Powers was raised on the borders of Hampstead Heath and in Suffolk. His father Michael was an architect member of the Architects' Co-Partnership, UK. Powers trained as an art historian at the University of Cambridge, gaining an undergraduate degree and a PhD.
As a writer Powers has been prolific, writing reviews, magazine articles, obituaries of artists and architects and is author of more than twenty books. He has concentrated on 20th century British architecture and architectural conservation. He has also written books on the design of book jackets, shopfronts, book collectors, and the artist Eric Ravilious as well as monographs on Serge Chermayeff, and the British firms of Tayler and Green and of Aldington, Craig and Collinge. He is joint editor of the journal Twentieth Century Architecture, published by the Twentieth Century Society, and joint series editor of the series of monographs, "Twentieth Century Architects", a collaboration between RIBA, English Heritage and the Twentieth Century Society.

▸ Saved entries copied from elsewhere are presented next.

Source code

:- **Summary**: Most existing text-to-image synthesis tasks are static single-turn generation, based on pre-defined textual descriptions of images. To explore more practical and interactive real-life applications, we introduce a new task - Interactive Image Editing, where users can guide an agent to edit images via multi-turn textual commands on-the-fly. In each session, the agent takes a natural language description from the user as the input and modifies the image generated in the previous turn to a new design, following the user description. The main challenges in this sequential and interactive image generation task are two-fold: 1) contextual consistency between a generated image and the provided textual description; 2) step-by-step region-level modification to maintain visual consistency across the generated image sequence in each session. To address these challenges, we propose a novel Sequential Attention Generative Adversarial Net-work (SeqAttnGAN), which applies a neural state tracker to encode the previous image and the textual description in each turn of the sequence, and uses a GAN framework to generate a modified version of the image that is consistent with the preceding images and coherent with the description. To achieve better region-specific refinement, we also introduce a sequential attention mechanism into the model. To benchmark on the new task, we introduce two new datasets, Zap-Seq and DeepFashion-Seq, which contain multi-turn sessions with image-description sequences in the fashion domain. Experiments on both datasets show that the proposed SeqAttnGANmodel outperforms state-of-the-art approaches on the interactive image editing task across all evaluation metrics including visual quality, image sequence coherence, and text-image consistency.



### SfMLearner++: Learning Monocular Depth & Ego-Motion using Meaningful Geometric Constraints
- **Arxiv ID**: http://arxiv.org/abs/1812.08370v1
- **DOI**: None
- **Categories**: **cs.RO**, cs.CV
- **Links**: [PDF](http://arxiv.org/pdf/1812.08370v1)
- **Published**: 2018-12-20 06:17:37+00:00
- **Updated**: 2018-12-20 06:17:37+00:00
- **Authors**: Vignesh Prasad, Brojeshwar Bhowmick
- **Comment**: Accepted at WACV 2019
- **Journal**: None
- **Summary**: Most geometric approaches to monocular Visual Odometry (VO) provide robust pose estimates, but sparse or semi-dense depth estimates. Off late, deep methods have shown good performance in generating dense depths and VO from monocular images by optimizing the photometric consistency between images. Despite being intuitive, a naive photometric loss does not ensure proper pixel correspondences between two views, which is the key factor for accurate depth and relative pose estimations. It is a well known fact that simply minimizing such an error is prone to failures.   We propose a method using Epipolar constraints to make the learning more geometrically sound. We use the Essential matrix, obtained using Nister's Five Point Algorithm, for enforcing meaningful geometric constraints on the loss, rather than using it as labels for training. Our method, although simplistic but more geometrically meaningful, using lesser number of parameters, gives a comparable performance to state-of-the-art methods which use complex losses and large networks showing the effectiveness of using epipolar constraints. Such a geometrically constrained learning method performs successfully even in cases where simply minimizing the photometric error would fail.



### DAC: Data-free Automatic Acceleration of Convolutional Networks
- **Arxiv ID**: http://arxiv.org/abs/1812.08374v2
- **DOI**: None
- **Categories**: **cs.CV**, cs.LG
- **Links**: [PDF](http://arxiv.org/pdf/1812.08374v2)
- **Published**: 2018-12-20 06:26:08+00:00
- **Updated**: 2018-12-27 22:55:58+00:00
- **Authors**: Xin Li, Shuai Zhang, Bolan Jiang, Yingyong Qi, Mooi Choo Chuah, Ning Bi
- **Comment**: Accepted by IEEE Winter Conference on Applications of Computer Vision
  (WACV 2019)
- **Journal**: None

Powers has curated several exhibitions, including "Modern Britain 1929–39" (Design Museum, 1999), "Serge Chermayeff" (Kettle's Yard, 2001), "Eric Ravilious" (Imperial War Museum, 2003), "Mind into Matter" (De La Warr Pavilion, 2009), "Eros to the Ritz: 100 years of street architecture" (Royal Academy, 2012/3), "Ardizzone, a retrospective" (House of Illustration, 2016–17), and "Enid Marx" (House of Illustration, 2018).
Powers was Professor of Architecture and Cultural History at the University of Greenwich, London 1999–2012.[1] In 2011–12, Powers was awarded a Mid Career Fellowship by the British Academy to study "Figurative Architecture in the Time of Modernism", a study of non-modernist architecture in Britain. He currently teaches at the London campus of New York University and the London School of Architecture,[2] and has served as external examiner at several schools and universities. However, he usually writes as an independent scholar.
Powers is Chairman of Pollock's Toy Museum Trust, London. He was Chair of the Twentieth Century Society 2007–2012, and remains involved in the Society's campaigns for education and conservation.
In 1982, he was elected as a member of the Art Workers' Guild[3] and in 2020 was elected to Master.[4] In 2008 Powers was elected to an Honorary Fellowship of the Royal Institute of British Architects (RIBA) in recognition of his standing as one of the pre-eminent experts in the history of 20th-century architecture.
Powers has published his own illustrations in magazines, especially The Spectator during the 1980s, and regularly exhibited watercolours and prints, mostly of architectural or topographical subjects. A selection are gathered in the 2018 book Alan Powers, The Art of an Art Historian.